Sollicitant l’indemnisation de son préjudice, ce dernier assigne le praticien ayant prescrit l’acte d’imagerie, la clinique dont le service de scanner dépendait de la société d’imagerie et enfin ladite société.
Pour rappel, selon l’article L 1142-1 I du code de la santé publique, les praticiens sont responsables d’une infection nosocomiale (d’une gravité réservée) en cas de faute, alors que les établissements de santé diligentant des actes de prévention, de diagnostic ou de soins le sont de plein droit.
Après une première cassation, la Cour d’appel d’Aix en Provence entre en voie de condamnation à l’encontre de la seule société d’imagerie, estimant d’une part que cette exerçant à tout le moins une activité de soins, devait être qualifiée d’établissement de santé au sens du code de la santé publique.
D’autre part, la Cour d’appel refuse le recours en garantie de cette société contre la clinique, malgré un contrat conclu entre les deux entités pour que le service de scanner de la clinique dépende de celle-ci, aux motifs qu’elle exerçait son activité en toute indépendance.
La société forme un pourvoi en cassation couronné de succès.
Tout d’abord, la Cour de cassation rappelle, sur le fondement de l’article L 1142-1 I du code de la santé publique la distinction entre la responsabilité de plein droit d’un établissement de soins en cas d’infection nosocomiale et la responsabilité pour faute d’un praticien.
Elle rappelle que cette différence découle, notamment, de l’obligation mise à la seule charge des établissements de santé, en vertu des articles L 6111-2 et suivants du CSP de mettre en œuvre une politique « d’amélioration de la qualité et de la sécurité des soins et d’organiser la lutte contre les évènements indésirables, les infections associées aux soins et à l’iatrogénie ».

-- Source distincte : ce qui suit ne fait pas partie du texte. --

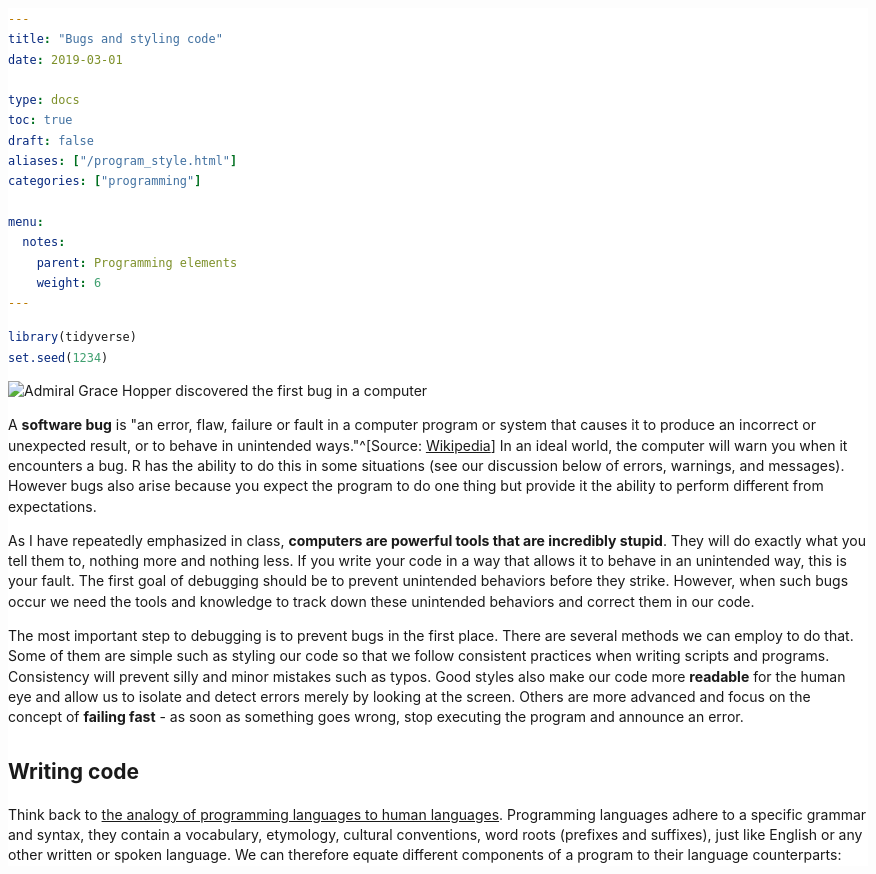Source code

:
 ```yaml
---
title: "Bugs and styling code"
date: 2019-03-01

type: docs
toc: true
draft: false
aliases: ["/program_style.html"]
categories: ["programming"]

menu:
  notes:
    parent: Programming elements
    weight: 6
---
```





```r
library(tidyverse)
set.seed(1234)
```

![Admiral Grace Hopper discovered the first bug in a computer](/img/grace-hopper.jpg)

A **software bug** is "an error, flaw, failure or fault in a computer program or system that causes it to produce an incorrect or unexpected result, or to behave in unintended ways."^[Source: [Wikipedia](https://en.wikipedia.org/wiki/Software_bug)] In an ideal world, the computer will warn you when it encounters a bug. R has the ability to do this in some situations (see our discussion below of errors, warnings, and messages). However bugs also arise because you expect the program to do one thing but provide it the ability to perform different from expectations.

As I have repeatedly emphasized in class, **computers are powerful tools that are incredibly stupid**. They will do exactly what you tell them to, nothing more and nothing less. If you write your code in a way that allows it to behave in an unintended way, this is your fault. The first goal of debugging should be to prevent unintended behaviors before they strike. However, when such bugs occur we need the tools and knowledge to track down these unintended behaviors and correct them in our code.

The most important step to debugging is to prevent bugs in the first place. There are several methods we can employ to do that. Some of them are simple such as styling our code so that we follow consistent practices when writing scripts and programs. Consistency will prevent silly and minor mistakes such as typos. Good styles also make our code more **readable** for the human eye and allow us to isolate and detect errors merely by looking at the screen. Others are more advanced and focus on the concept of **failing fast** - as soon as something goes wrong, stop executing the program and announce an error.

## Writing code

Think back to [the analogy of programming languages to human languages](http://cfss.uchicago.edu/setup00.html#introduction). Programming languages adhere to a specific grammar and syntax, they contain a vocabulary, etymology, cultural conventions, word roots (prefixes and suffixes), just like English or any other written or spoken language. We can therefore equate different components of a program to their language counterparts:
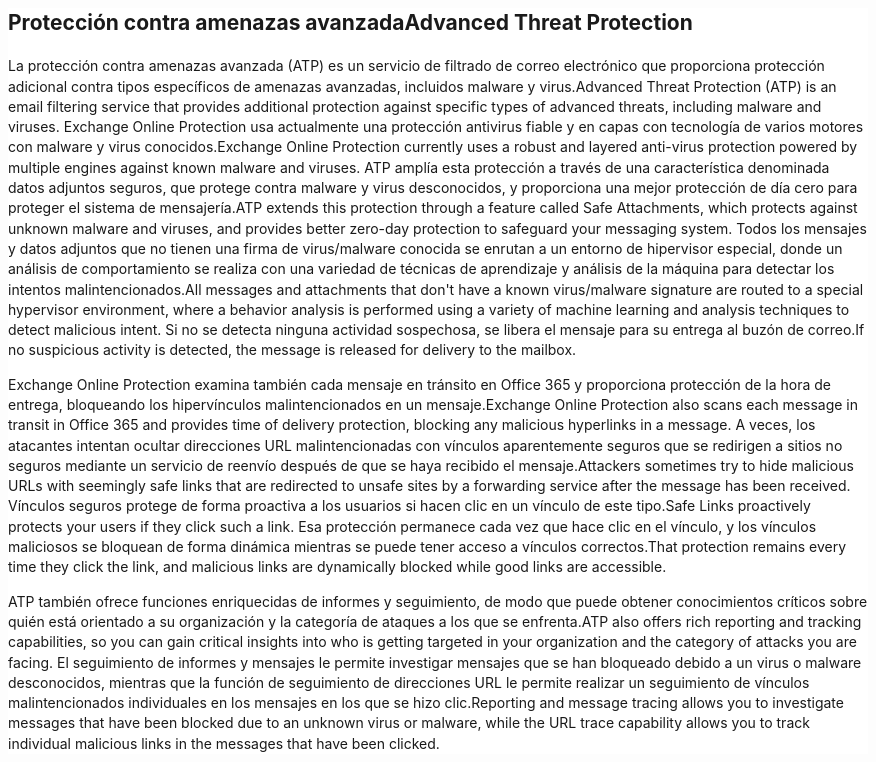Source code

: ## <a name="advanced-threat-protection"></a><span data-ttu-id="da0b3-140">Protección contra amenazas avanzada</span><span class="sxs-lookup"><span data-stu-id="da0b3-140">Advanced Threat Protection</span></span>

<span data-ttu-id="da0b3-141">La protección contra amenazas avanzada (ATP) es un servicio de filtrado de correo electrónico que proporciona protección adicional contra tipos específicos de amenazas avanzadas, incluidos malware y virus.</span><span class="sxs-lookup"><span data-stu-id="da0b3-141">Advanced Threat Protection (ATP) is an email filtering service that provides additional protection against specific types of advanced threats, including malware and viruses.</span></span> <span data-ttu-id="da0b3-142">Exchange Online Protection usa actualmente una protección antivirus fiable y en capas con tecnología de varios motores con malware y virus conocidos.</span><span class="sxs-lookup"><span data-stu-id="da0b3-142">Exchange Online Protection currently uses a robust and layered anti-virus protection powered by multiple engines against known malware and viruses.</span></span> <span data-ttu-id="da0b3-143">ATP amplía esta protección a través de una característica denominada datos adjuntos seguros, que protege contra malware y virus desconocidos, y proporciona una mejor protección de día cero para proteger el sistema de mensajería.</span><span class="sxs-lookup"><span data-stu-id="da0b3-143">ATP extends this protection through a feature called Safe Attachments, which protects against unknown malware and viruses, and provides better zero-day protection to safeguard your messaging system.</span></span> <span data-ttu-id="da0b3-144">Todos los mensajes y datos adjuntos que no tienen una firma de virus/malware conocida se enrutan a un entorno de hipervisor especial, donde un análisis de comportamiento se realiza con una variedad de técnicas de aprendizaje y análisis de la máquina para detectar los intentos malintencionados.</span><span class="sxs-lookup"><span data-stu-id="da0b3-144">All messages and attachments that don't have a known virus/malware signature are routed to a special hypervisor environment, where a behavior analysis is performed using a variety of machine learning and analysis techniques to detect malicious intent.</span></span> <span data-ttu-id="da0b3-145">Si no se detecta ninguna actividad sospechosa, se libera el mensaje para su entrega al buzón de correo.</span><span class="sxs-lookup"><span data-stu-id="da0b3-145">If no suspicious activity is detected, the message is released for delivery to the mailbox.</span></span>

<span data-ttu-id="da0b3-146">Exchange Online Protection examina también cada mensaje en tránsito en Office 365 y proporciona protección de la hora de entrega, bloqueando los hipervínculos malintencionados en un mensaje.</span><span class="sxs-lookup"><span data-stu-id="da0b3-146">Exchange Online Protection also scans each message in transit in Office 365 and provides time of delivery protection, blocking any malicious hyperlinks in a message.</span></span> <span data-ttu-id="da0b3-147">A veces, los atacantes intentan ocultar direcciones URL malintencionadas con vínculos aparentemente seguros que se redirigen a sitios no seguros mediante un servicio de reenvío después de que se haya recibido el mensaje.</span><span class="sxs-lookup"><span data-stu-id="da0b3-147">Attackers sometimes try to hide malicious URLs with seemingly safe links that are redirected to unsafe sites by a forwarding service after the message has been received.</span></span> <span data-ttu-id="da0b3-148">Vínculos seguros protege de forma proactiva a los usuarios si hacen clic en un vínculo de este tipo.</span><span class="sxs-lookup"><span data-stu-id="da0b3-148">Safe Links proactively protects your users if they click such a link.</span></span> <span data-ttu-id="da0b3-149">Esa protección permanece cada vez que hace clic en el vínculo, y los vínculos maliciosos se bloquean de forma dinámica mientras se puede tener acceso a vínculos correctos.</span><span class="sxs-lookup"><span data-stu-id="da0b3-149">That protection remains every time they click the link, and malicious links are dynamically blocked while good links are accessible.</span></span>

<span data-ttu-id="da0b3-150">ATP también ofrece funciones enriquecidas de informes y seguimiento, de modo que puede obtener conocimientos críticos sobre quién está orientado a su organización y la categoría de ataques a los que se enfrenta.</span><span class="sxs-lookup"><span data-stu-id="da0b3-150">ATP also offers rich reporting and tracking capabilities, so you can gain critical insights into who is getting targeted in your organization and the category of attacks you are facing.</span></span> <span data-ttu-id="da0b3-151">El seguimiento de informes y mensajes le permite investigar mensajes que se han bloqueado debido a un virus o malware desconocidos, mientras que la función de seguimiento de direcciones URL le permite realizar un seguimiento de vínculos malintencionados individuales en los mensajes en los que se hizo clic.</span><span class="sxs-lookup"><span data-stu-id="da0b3-151">Reporting and message tracing allows you to investigate messages that have been blocked due to an unknown virus or malware, while the URL trace capability allows you to track individual malicious links in the messages that have been clicked.</span></span>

Or cette obligation, ne pesant pas sur les sociétés permettant la fourniture de moyens ou l’exercice en commun de profession, comme notamment une SARL dont l’objet social est l’achat, la vente et la location de tout matériel d’imagerie et de radiothérapie, la Cour précise que la société d’imagerie ne pouvait être qualifiée d’établissement de santé et partant casse l’arrêt d’appel.
Mais, la Cour précise également, que bien que la société, contractuellement tenue avec la clinique, exerce son activité en toute indépendance, s’il est constaté que cette dernière est tenue par un planning de garde et d’astreinte établie sous le seul contrôle de la clinique, elle devient le service de scanner de cette dernière, donc une de ses dépendances.

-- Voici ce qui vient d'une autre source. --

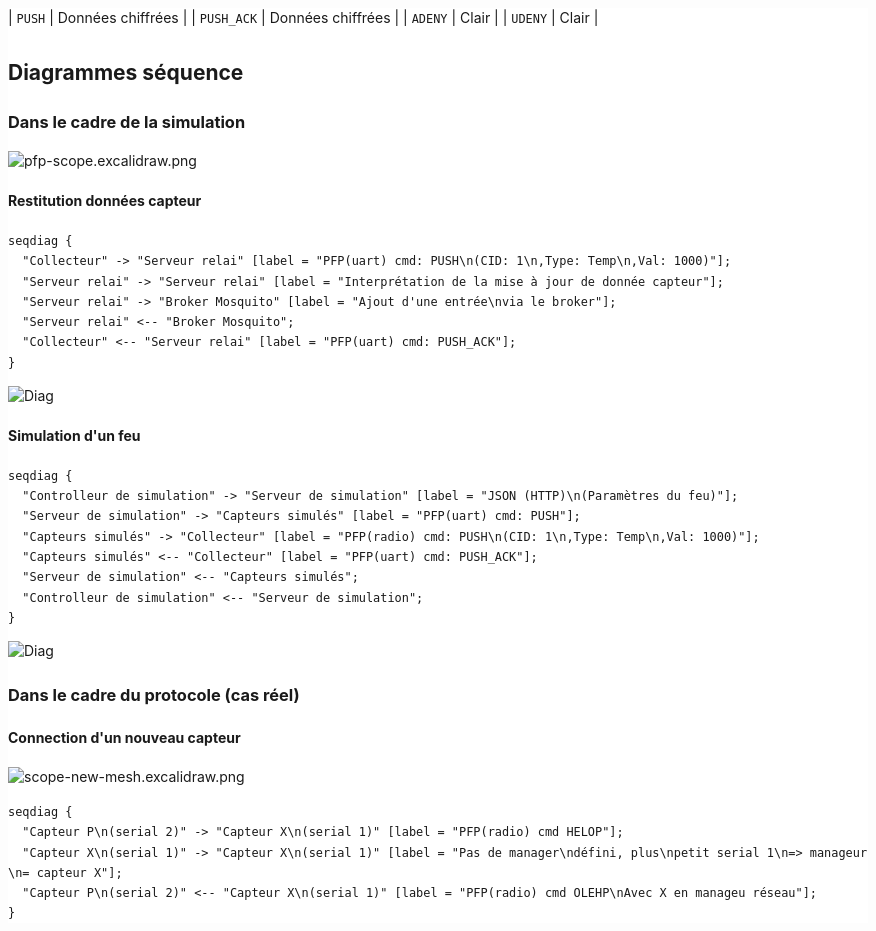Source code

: | `PUSH`        | Données chiffrées |
| `PUSH_ACK`    | Données chiffrées |
| `ADENY`       | Clair             |
| `UDENY`       | Clair             |

## Diagrammes séquence


### Dans le cadre de la simulation
![pfp-scope.excalidraw.png](/img/user/cpe/Projet%20Sci/pfp-scope.excalidraw.png)

#### Restitution données capteur
```
seqdiag {
  "Collecteur" -> "Serveur relai" [label = "PFP(uart) cmd: PUSH\n(CID: 1\n,Type: Temp\n,Val: 1000)"];
  "Serveur relai" -> "Serveur relai" [label = "Interprétation de la mise à jour de donnée capteur"];
  "Serveur relai" -> "Broker Mosquito" [label = "Ajout d'une entrée\nvia le broker"];
  "Serveur relai" <-- "Broker Mosquito";
  "Collecteur" <-- "Serveur relai" [label = "PFP(uart) cmd: PUSH_ACK"];
}
```

![Diag](https://kroki.io/seqdiag/svg/eNqVkM1Kw0AUhfd9isNsbMFA3KYq1IhYRAi0ujFFbjMXGZ3cSSeTgojv4rbPkRdzmpXUH3B5Dvec73Ja3mhDT3gbASp31nIVuPMKyTnUgv02Cni2ZBQeLK3Z4gyquCrGHfkwQVXrDMXd4rqUcT6_zHBSyvHyteEMS66bKO7JRjdN04laTfeUg9Y_QXMJ7Bvf7wIF4wSaYQm1aRn9B55dzERLO5F-x6ioGZ7_lXPh3Qt73Lp205ngvpJmsSxAH3XCYAkRyaVsDcEy1kPs59rTJPneOz1cc7j6z5yPs_xmD3wffQJwxofI)

#### Simulation d'un feu
```
seqdiag {
  "Controlleur de simulation" -> "Serveur de simulation" [label = "JSON (HTTP)\n(Paramètres du feu)"];
  "Serveur de simulation" -> "Capteurs simulés" [label = "PFP(uart) cmd: PUSH"];
  "Capteurs simulés" -> "Collecteur" [label = "PFP(radio) cmd: PUSH\n(CID: 1\n,Type: Temp\n,Val: 1000)"];
  "Capteurs simulés" <-- "Collecteur" [label = "PFP(uart) cmd: PUSH_ACK"];
  "Serveur de simulation" <-- "Capteurs simulés";
  "Controlleur de simulation" <-- "Serveur de simulation";
}
```

![Diag](https://kroki.io/seqdiag/svg/eNqFkctqwkAUhvd5isOsEjAQt4kWJKWohXYgaTcqcuqcSmBy6VwEEd9Hn8MXa6IuRKMuZ37O952Lpj-R4RI2DgCLy8KoUkqyCgSBznIr0WRlwcB_AZaQWrVEE4k_JKEPbJx8foA7TFPuTQuXo8L8sDOKNAgLv2Q9Nosazx1Q44ixMnWkT8Fhry_5_I27FpXxYJGLEPhXMjwTW8qOtGaYRZNcYxSKrLzg1P3Go9cQutOik64rCiGlvKof3yjr3yAIvPuqnu8_cl21PB_E748XceLdeKInNzqWtSMjZ-v8A12roKk=)

### Dans le cadre du protocole (cas réel)
#### Connection d'un nouveau capteur
![scope-new-mesh.excalidraw.png](/img/user/cpe/Projet%20Sci/scope-new-mesh.excalidraw.png)
```
seqdiag {
  "Capteur P\n(serial 2)" -> "Capteur X\n(serial 1)" [label = "PFP(radio) cmd HELOP"];
  "Capteur X\n(serial 1)" -> "Capteur X\n(serial 1)" [label = "Pas de manager\ndéfini, plus\npetit serial 1\n=> manageur\n= capteur X"];
  "Capteur P\n(serial 2)" <-- "Capteur X\n(serial 1)" [label = "PFP(radio) cmd OLEHP\nAvec X en manageu réseau"];
}
```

De fait, devenant une émanation de la clinique, seule responsable de plein droit d’une infection nosocomiale, elle aurait dû être accueillie dans son recours.
Dès lors l’arrêt est doublement cassé et les parties renvoyées devant la Cour d’appel de Lyon.
11 ans après son infection, après une double saisine de la Cour de cassation et une triple saisine d’une Cour d’appel, le patient ne dispose toujours pas d’une décision définitive.
L’application stricte des règles de droit n’a pas le même impact en fonction de la qualité de régleur, pour lequel une décision reste mélangée à d’autres, que pour une victime pour laquelle sa décision est unique.